Jaillissement_ Ou comment s’affirme au sein du travail de Tom la primauté du geste. En effet, notamment sur ses krafts, c’est à grands traits qu’il procède, saturant l’espace. .. La gestuelle se veut fulgurance, recherche d’une non-maîtrise, d’une perte de soi, d’un étourdissement. On peut y voir l’influence d’un Artaud ou encore de cette myriade de voix à peine audibles que l’on arraisonne si souvent au concept d’« art brut ». On peut y voir encore la perméabilité de Tom aux sons, à une certaine musique, celle que les Doors concevaient comme autant de passerelles vers d’autres Portes. _ Foutraque _ d’accord, mais si en apparence c’est le cas, c’est uniquement dans le but que nous nous engluions toujours plus dans cette gangue chaotique de formes, de signes dont il sature ses peintures et ses sculptures. Gangue signifiante au vu de laquelle on peut avancer que ses créations ont des visées avant tout narratives sans qu’elles soient jamais platement figuratives ou univoques. Une espèce de concentré déjanté de BD, de Combas et d’Alechinsky. Pourtant il ne faut pas y voir là le dernier avatar de la figuration libre. _ Epure_ Si sa création se veut en effet fulgurance / non-maîtrise cela ne passe cependant ni par une débauche d’effets, ni par une débauche de moyens.

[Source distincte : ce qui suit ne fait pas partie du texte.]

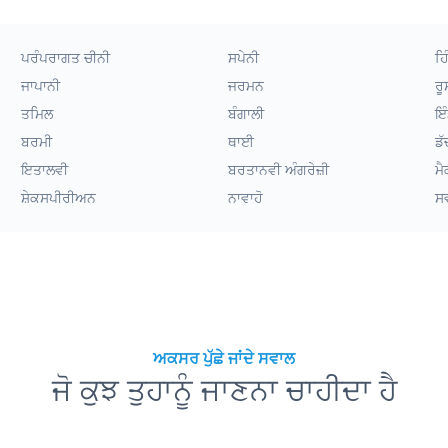
ਪਰੰਪਰਾਗਤ ਚੀਨੀ
ਸਪੇਨੀ
ਹਿ
ਜਾਪਾਨੀ
ਜਰਮਨ
ਰੂ
ਤਮਿਲ
ਬੰਗਾਲੀ
ਇੰ
ਬਰਮੀ
ਥਾਈ
ਡੱ
ਇਤਾਲਵੀ
ਬਰਤਾਨਵੀ ਅੰਗਰੇਜ਼ੀ
ਮੈ
ਸ਼ੇਕਸਪੀਰੀਅਨ
ਨਾਵਾਹੋ
ਸ
ਅਕਸਰ ਪੁੱਛੇ ਜਾਂਦੇ ਸਵਾਲ
ਜੋ ਕੁਝ ਤੁਹਾਨੂੰ ਜਾਣਨਾ ਚਾਹੀਦਾ ਹੈ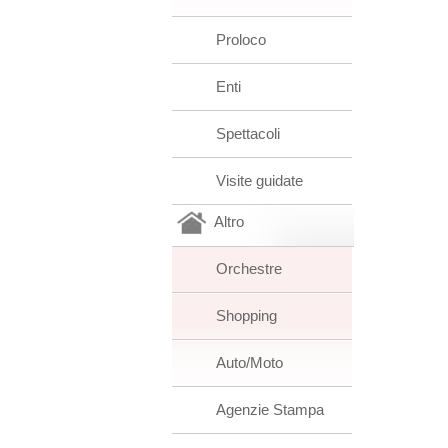
Proloco
Enti
Spettacoli
Visite guidate
Altro
Orchestre
Shopping
Auto/Moto
Agenzie Stampa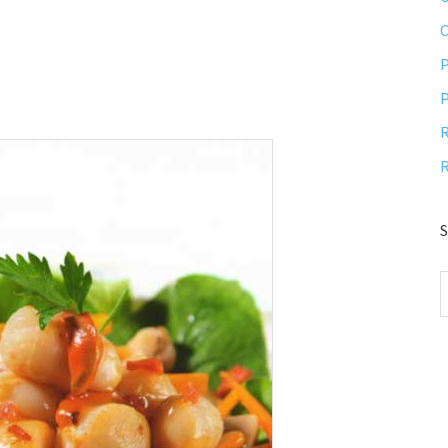
P
P
R
R
S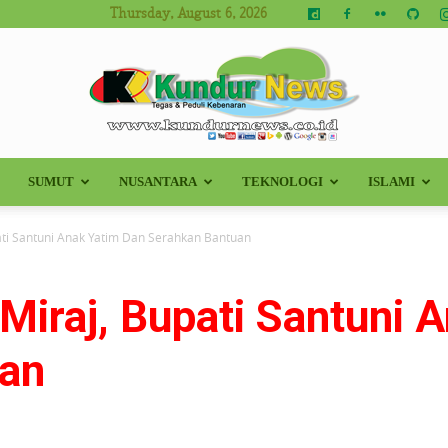
Thursday, August 6, 2026
SUMUT
NUSANTARA
TEKNOLOGI
ISLAMI
Kundur
pati Santuni Anak Yatim Dan Serahkan Bantuan
 Miraj, Bupati Santuni 
News
uan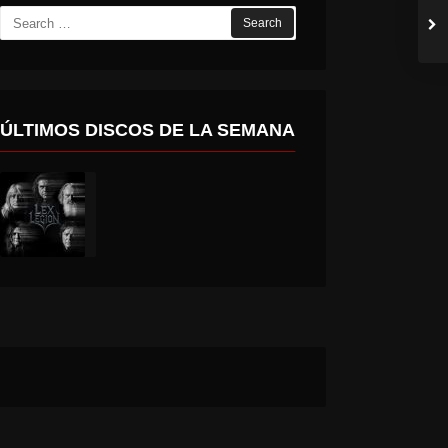
Search
for:
ÚLTIMOS DISCOS DE LA SEMANA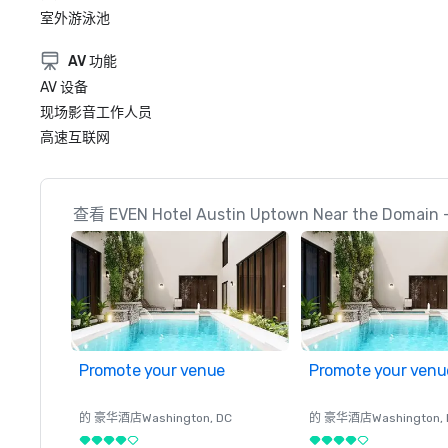
室外游泳池
AV 功能
AV 设备
现场影音工作人员
高速互联网
查看 EVEN Hotel Austin Uptown Near the Dom
Promote your venue
Promote your venu
的 豪华酒店
Washington
, DC
的 豪华酒店
Washington
,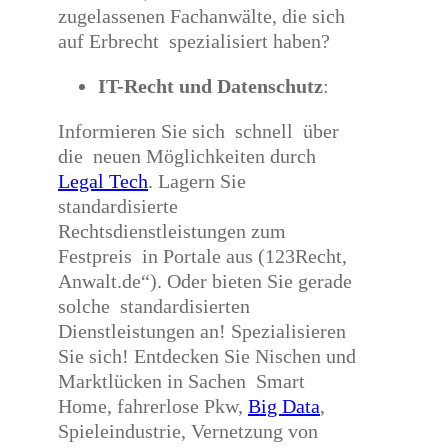
zugelassenen Fachanwälte, die sich
auf Erbrecht spezialisiert haben?
IT-Recht und Datenschutz
:
Informieren Sie sich schnell über
die neuen Möglichkeiten durch
Legal Tech
. Lagern Sie
standardisierte
Rechtsdienstleistungen zum
Festpreis in Portale aus (123Recht,
Anwalt.de“). Oder bieten Sie gerade
solche standardisierten
Dienstleistungen an! Spezialisieren
Sie sich! Entdecken Sie Nischen und
Marktlücken in Sachen Smart
Home, fahrerlose Pkw,
Big Data
,
Spieleindustrie, Vernetzung von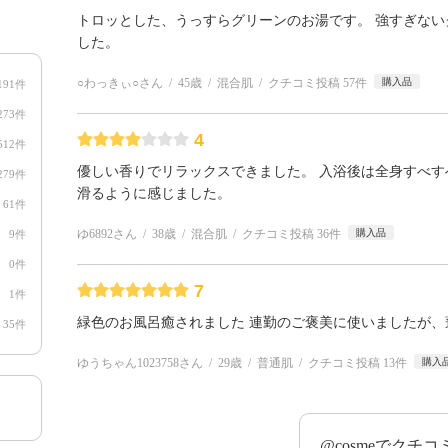
トロッとした、うっすらグリーンのお湯です。 強すぎない
した。
○わっきぃ○さん
45歳
混合肌
クチコミ投稿 57件
購入品
191件
273件
4
512件
優しい香りでリラックスできました。 入浴後は全身すべす
279件
滑るように感じました。
61件
ゆ6892さん
38歳
混合肌
クチコミ投稿 36件
購入品
9件
0件
7
1件
緑色のお風呂癒されました 連勤のご褒美に使いましたが
35件
ゆうちゃん1023758さん
29歳
普通肌
クチコミ投稿 13件
購入
@cosmeでクチ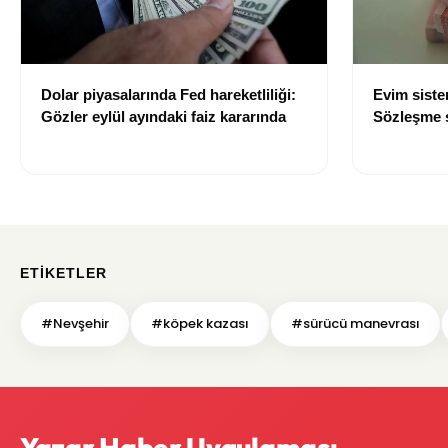
Dolar piyasalarında Fed hareketliliği:
Evim sist
Gözler eylül ayındaki faiz kararında
Sözleşme sı
değişti
ETIKETLER
#Nevşehir
#köpek kazası
#sürücü manevrası
Yazar Haber Uygulaması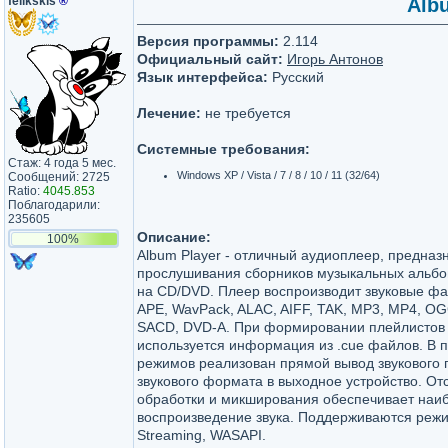
felikskis
®
Albu
Версия программы:
2.114
Официальный сайт:
Игорь Антонов
Язык интерфейса:
Русский
Лечение:
не требуется
Системные требования:
Стаж: 4 года 5 мес.
Windows XP / Vista / 7 / 8 / 10 / 11 (32/64)
Сообщений: 2725
Ratio:
4045.853
Поблагодарили:
235605
Описание:
100%
Album Player - отличный аудиоплеер, предназ
прослушивания сборников музыкальных альбо
на CD/DVD. Плеер воспроизводит звуковые ф
APE, WavPack, ALAC, AIFF, TAK, MP3, MP4, O
SACD, DVD-A. При формировании плейлистов 
используется информация из .cue файлов. В 
режимов реализован прямой вывод звукового 
звукового формата в выходное устройство. От
обработки и микширования обеспечивает наи
воспроизведение звука. Поддерживаются режи
Streaming, WASAPI.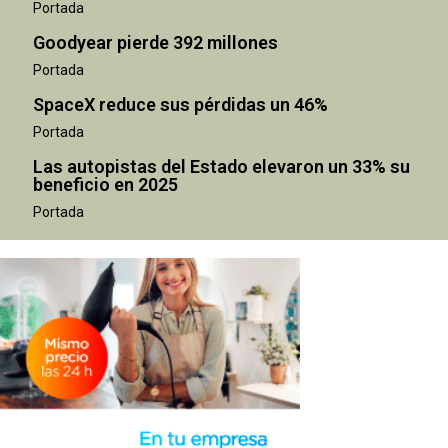
Portada
Goodyear pierde 392 millones
Portada
SpaceX reduce sus pérdidas un 46%
Portada
Las autopistas del Estado elevaron un 33% su
beneficio en 2025
Portada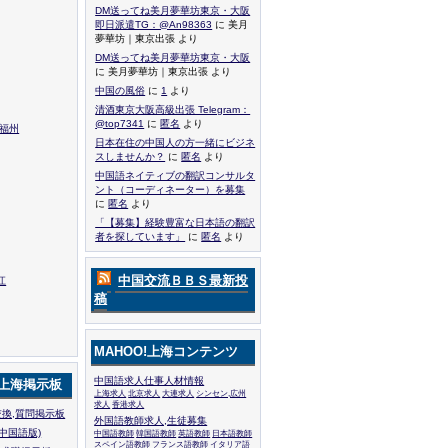
DM送ってね美月夢華坊東京・大阪
即日派遣TG：@An98363
に 美月
夢華坊｜東京出張 より
DM送ってね美月夢華坊東京・大阪
に 美月夢華坊｜東京出張 より
中国の風俗
に
1
より
清酒東京大阪高級出張 Telegram：
@top7341
に
匿名
より
,福州
日本在住の中国人の方一緒にビジネ
スしませんか？
に
匿名
より
中国語ネイティブの翻訳コンサルタ
ント（コーディネーター）を募集
に
匿名
より
「【募集】経験豊富な日本語の翻訳
者を探しています」
に
匿名
より
中国交流ＢＢＳ最新投
江
稿
MAHOO!上海コンテンツ
中国語求人仕事人材情報
!上海掲示板
上海求人
北京求人
大連求人
シンセン,広州
求人
香港求人
換,質問掲示板
外国語教師求人,生徒募集
中国語版)
中国語教師
韓国語教師
英語教師
日本語教師
スペイン語教師
フランス語教師
イタリア語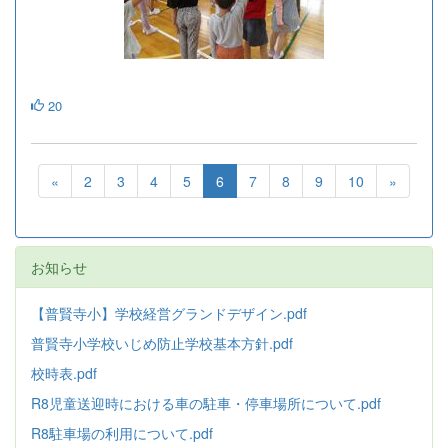
20
«
2
3
4
5
6
7
8
9
10
»
お知らせ
【普賢寺小】学校経営グランドデザイン.pdf
普賢寺小学校いじめ防止学校基本方針
.pdf
校時表.pdf
R8児童送迎時における車の駐車・停車場所について.pdf
R8駐車場の利用について.pdf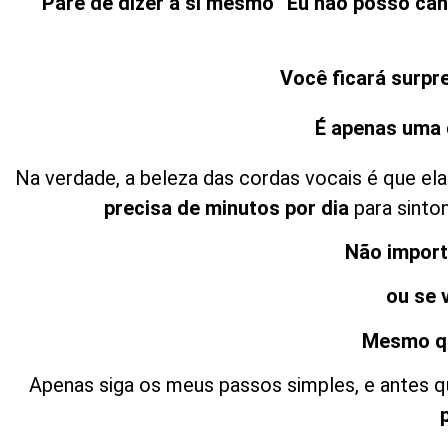
Pare de dizer a si mesmo “Eu não posso can
Você ficará surpr
É apenas uma 
Na verdade, a beleza das cordas vocais é que e
precisa de minutos por dia
para sinto
Não import
ou se 
Mesmo qu
Apenas siga os meus passos simples, e antes 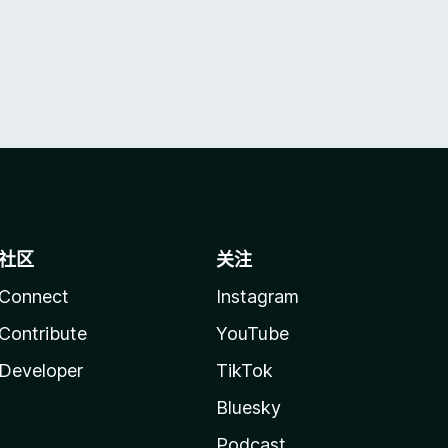
社区
关注
Connect
Instagram
Contribute
YouTube
Developer
TikTok
Bluesky
Podcast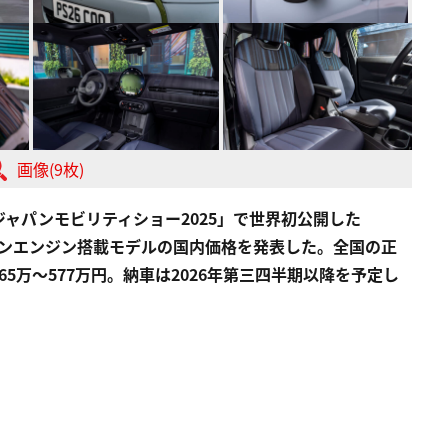
画像(9枚)
ャパンモビリティショー2025」で世界初公開した
ソリンエンジン搭載モデルの国内価格を発表した。全国の正
5万〜577万円。納車は2026年第三四半期以降を予定し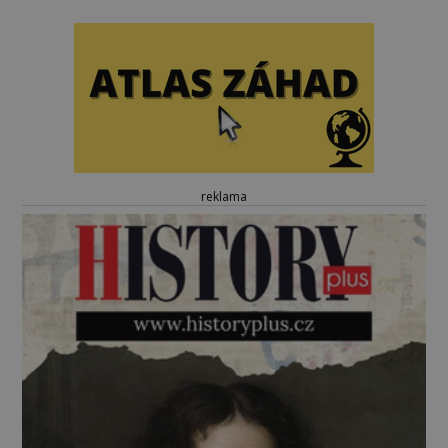
reklama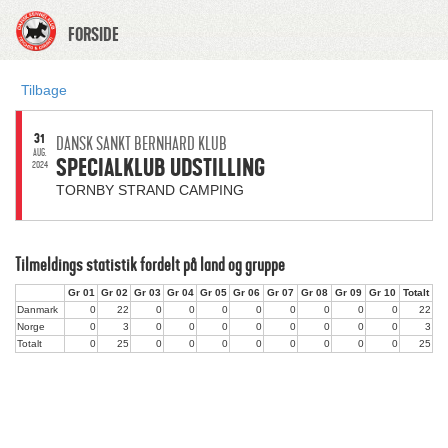
FORSIDE
Tilbage
31
DANSK SANKT BERNHARD KLUB
AUG.
SPECIALKLUB UDSTILLING
2024
TORNBY STRAND CAMPING
Tilmeldings statistik fordelt på land og gruppe
Gr 01
Gr 02
Gr 03
Gr 04
Gr 05
Gr 06
Gr 07
Gr 08
Gr 09
Gr 10
Totalt
Danmark
0
22
0
0
0
0
0
0
0
0
22
Norge
0
3
0
0
0
0
0
0
0
0
3
Totalt
0
25
0
0
0
0
0
0
0
0
25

Marqueurs, krafts pour ses dessins ; matériaux de récupération, argiles pour ses sculptures. Rien de plus ; dès lors nul moyen pour Tom de s’esquiver, le refus de mettre en scène son art le contraignant à s’exposer. Cette gangue de formes, cet entrelacs de signes dont il recouvre ses pièces n’étant rien moins que la cartographie de ses doutes, de ses errances, de ses excès ainsi que des nôtres. Cartographie sauvage, toute hérissée de pics."